Cleavage and fracture are fundamental properties that describe how minerals break when subjected to stress. These characteristics provide important clues about a mineral's atomic structure and are essential for mineral identification in the field and laboratory.
Mineral Cleavage
What is Cleavage?
Cleavage is the tendency of a mineral to break along flat, smooth planes determined by its atomic structure. These planes of weakness occur where the chemical bonds between atoms are weaker than in other directions within the crystal lattice.
Types of Cleavage
Perfect Cleavage
Minerals with perfect cleavage break easily along smooth, flat planes, producing highly reflective surfaces. These planes can be repeated to produce multiple parallel surfaces.
- Examples: Mica (sheets), Calcite (rhombohedrons), Halite (cubes)
Good Cleavage
Minerals with good cleavage break along planes that are clearly visible but may not be perfectly smooth. The resulting surfaces are still recognizable as cleavage planes.
- Examples: Feldspar, Pyroxene
Poor Cleavage
Minerals with poor cleavage break along planes that are difficult to distinguish. The resulting surfaces are often irregular, making it challenging to identify the cleavage direction.
- Examples: Amphibole, Tourmaline
No Cleavage
Some minerals lack cleavage altogether, breaking instead with a characteristic fracture. These minerals have relatively uniform bond strength in all directions.
- Examples: Quartz, Obsidian
Cleavage Direction and Number
Minerals are classified by the number of cleavage directions and the angles between them:
| Cleavage Type | Description | Examples |
|---|---|---|
| Cubic | 3 directions at 90° angles | Halite, Galena |
| Octahedral | 4 directions | Fluorite |
| Rhombohedral | 3 directions not at 90° | Calcite, Dolomite |
| Prismatic | 2 directions at 90° | Pyroxene |
| Prismatic (Angled) | 2 directions not at 90° | Amphibole |
| Basal | 1 perfect direction (sheets) | Mica (Muscovite, Biotite) |
| Pinacoidal | 1 poor direction | Kyanite |
Cleavage Mechanism
The ability of a mineral to cleave depends on its internal atomic structure:
- Cleavage occurs along planes where bond strength is weakest
- These planes typically have the least dense atomic packing
- Some minerals have multiple cleavage directions corresponding to different planes of weakness
- The quality of cleavage is determined by how consistent the bond strength is along these planes
Mineral Fracture
What is Fracture?
Fracture refers to the way a mineral breaks when it does not follow a cleavage plane. Unlike cleavage, fracture produces irregular or non-planar surfaces and occurs when a mineral is broken in a direction where atomic bonds are relatively strong and uniform.
Common Fracture Types
- Conchoidal: Smooth, curved fracture surfaces resembling the interior of a seashell. Often seen in glassy or amorphous minerals (e.g., Quartz, Obsidian)

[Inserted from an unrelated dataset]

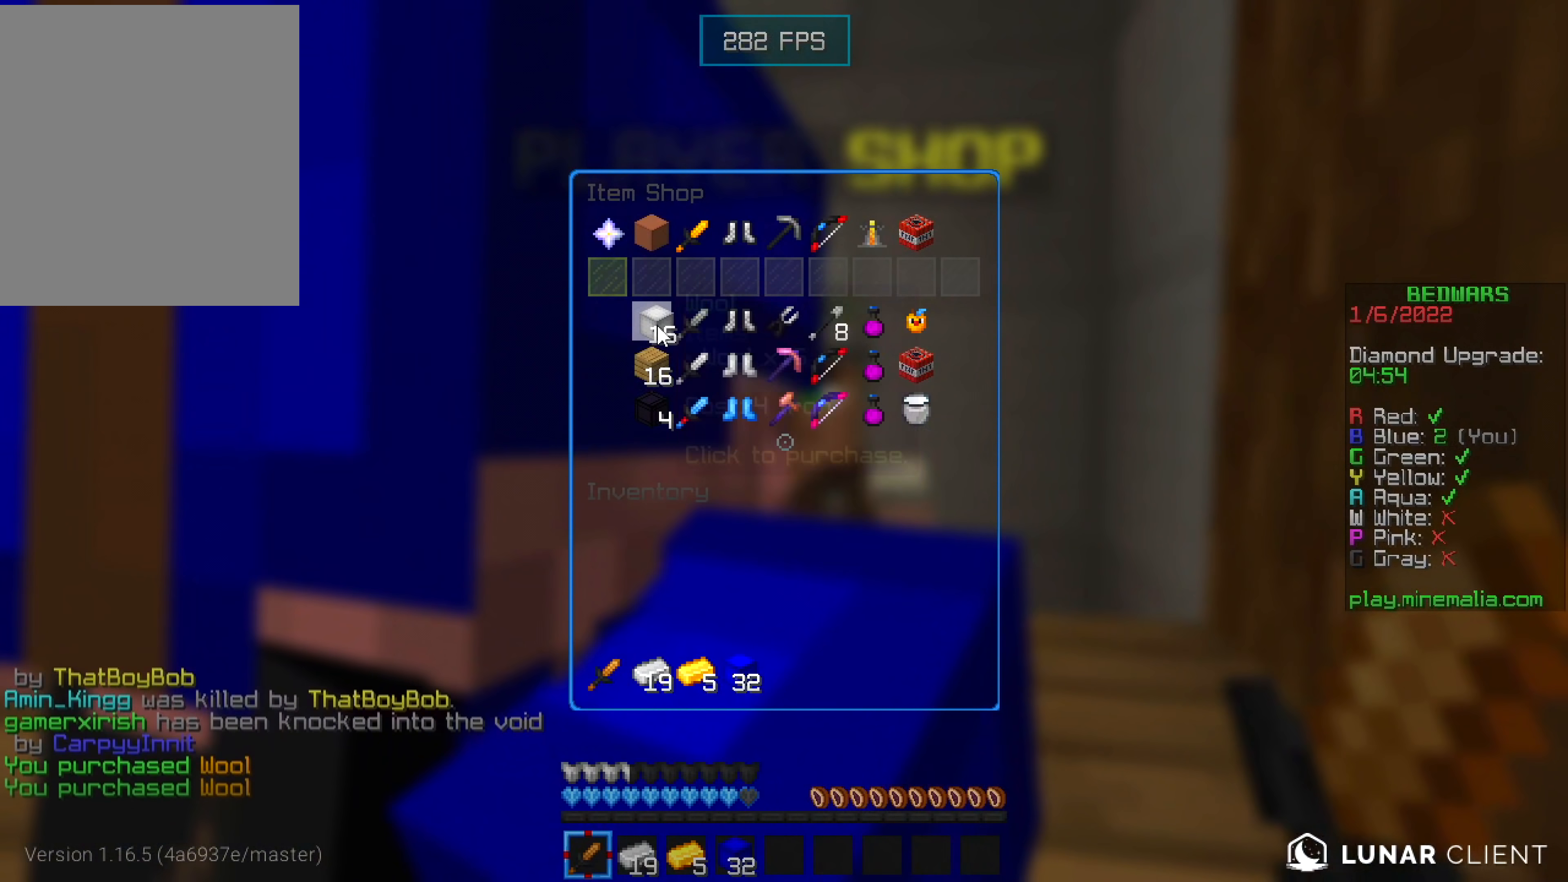
{"keys": [], "mouse": [], "events": []}
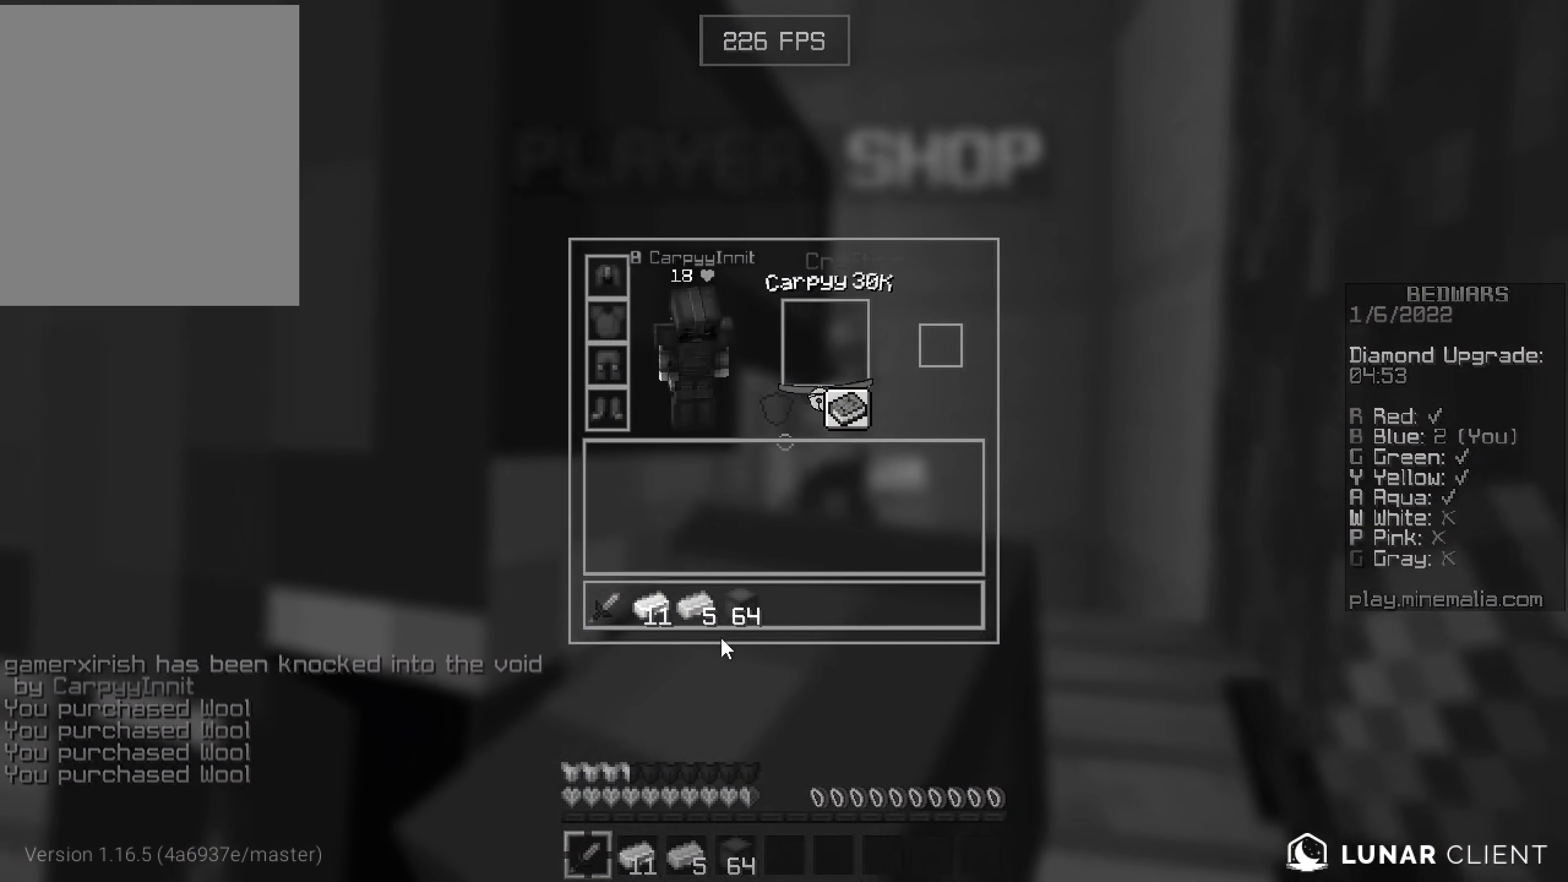
{"keys": ["a", "w"], "mouse": [], "events": [[366, "w", "down"], [400, "a", "down"]]}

- Irregular/Uneven: Rough, random fracture surfaces with no characteristic pattern (e.g., Fluorite, Feldspar)
- Hackly: Sharp, jagged edges like broken metal (e.g., Native copper, Silver)
- Fibrous: Fracture produces stringy or splintery fragments (e.g., Asbestos, Chrysotile)
- Granular: Fracture results in grainy, sand-like fragments (e.g., Limestone, Sandstone)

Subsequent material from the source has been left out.